MW: Crude retreats after Obama win; supply data loom
By Barbara Kollmeyer and Myra P. Saefong, MarketWatch
An earlier version of this story failed use the latest API oil supply data and inventory estimates from a Platts’ analyst survey . The story has been corrected.
SAN FRANCISCO (MarketWatch) — Crude-oil futures fell Wednesday, tracking losses for assets perceived as riskier, after initial relief over news of a second term for President Barack Obama gave way to worries about the so-called fiscal cliff confronting the U.S. government.
Crude for December delivery CLZ2 -4.10% sank $2.49, or 2.8%, to $86.22 a barrel on the New York Mercantile Exchange.
The contract had rallied 3.6% on Tuesday.
President Obama won late Tuesday a contentious race against Republican challenger Mitt Romney. Read: Dollar loses safe-haven bid as Obama wins
Obama’s reelection “should be viewed as rather bullish for oil, as in addition to a tougher stance on energy regulations and licensing in the U.S., he is friendlier toward expansionary monetary policies than his opponent,” said analysts at JBC Energy in emailed comments.
U.S. stocks declined Wednesday on Wall Street, while the U.S. dollar strengthened, as investors started worrying about the fiscal cliff — a combination of tax hikes and spending cuts that will come into effect on Jan. 1 unless politicians reach a budget deal. Obama will have to work with a divided Congress after Republicans kept control of the House of Representatives, while Democrats retained control of the Senate.
Oil markets were also jittery ahead of U.S. supply data as the Energy Information Administration releases weekly figures on petroleum supplies at 10:30 a.m.
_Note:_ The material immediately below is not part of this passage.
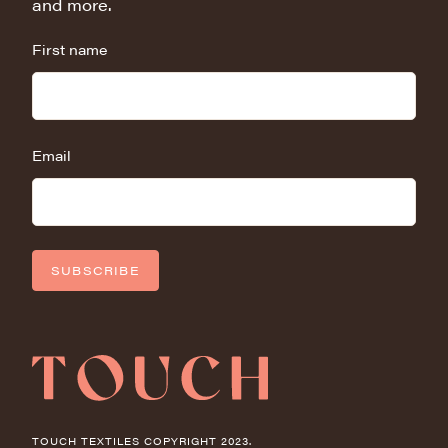
and more.
First name
Email
SUBSCRIBE
TOUCH TEXTILES COPYRIGHT 2023.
Eastern.
Analysts surveyed by Platts expect the data to show a climb of 1 million barrels in crude-oil stocks for the week ended Nov. 2. They also expect to see a decline of 1 million barrels for gasoline inventories and a fall of 2 million barrels for distillates.
Seth Rabinowitz, who covers commodities as a partner at Silicon Associates, said “rising U.S. inventories, which are expected to stay as high as a Hurricane Sandy water line in a Staten Island house unless the U.S. economy starts roaring,” are part of the reason for oil’s decline, despite Obama’s win.
“The Obama victory diminishes the probability of U.S. offshore and federal land oil drilling, which, had he lost, would have increased supply and put downward pressure on prices,” Rabinowitz explained. “But prices dropped anyway.”
Late Tuesday, the American Petroleum Institute reported that crude supplies were nearly unchanged for the week ended Nov. 2.
In a short-term outlook released Tuesday, the EIA said it expects daily U.S. crude output to average 6.3 million barrels for 2012, which would be 700,000 barrels higher than last year. Projected U.S. crude output would rise to 6.8 million barrels a day in 2013, which would be the highest since 1993.
The EIA also predicted the average price for West Texas Intermediate crude will be $88 a barrel in 2013 and said working natural-gas inventories are at a record level.
Also Wednesday, natural gas for December delivery NGZ12 -1.00% fell 5 cents, or 1.5%, to $3.56 per million British thermal units.
Heating oil for December delivery HOZ2 -2.42% fell 5 cents, or 1.7%, to $3.00 a gallon. December gasoline RBZ2 -3.16% fell 7 cents, or 2.4%, to $2.63 a gallon, reversing course after a sharp rise the previous day.
Gasoline prices have been gaining on East Coast shortages arising from damages caused by Hurricane Sandy. Philadelphia Energy Solutions returned two major refineries to full rates on Tuesday, with tankers readied to deliver to the East Coast, Bloomberg News reported.
Barbara Kollmeyer is an editor for MarketWatch in Madrid.
Myra Saefong is a MarketWatch reporter based in San Francisco.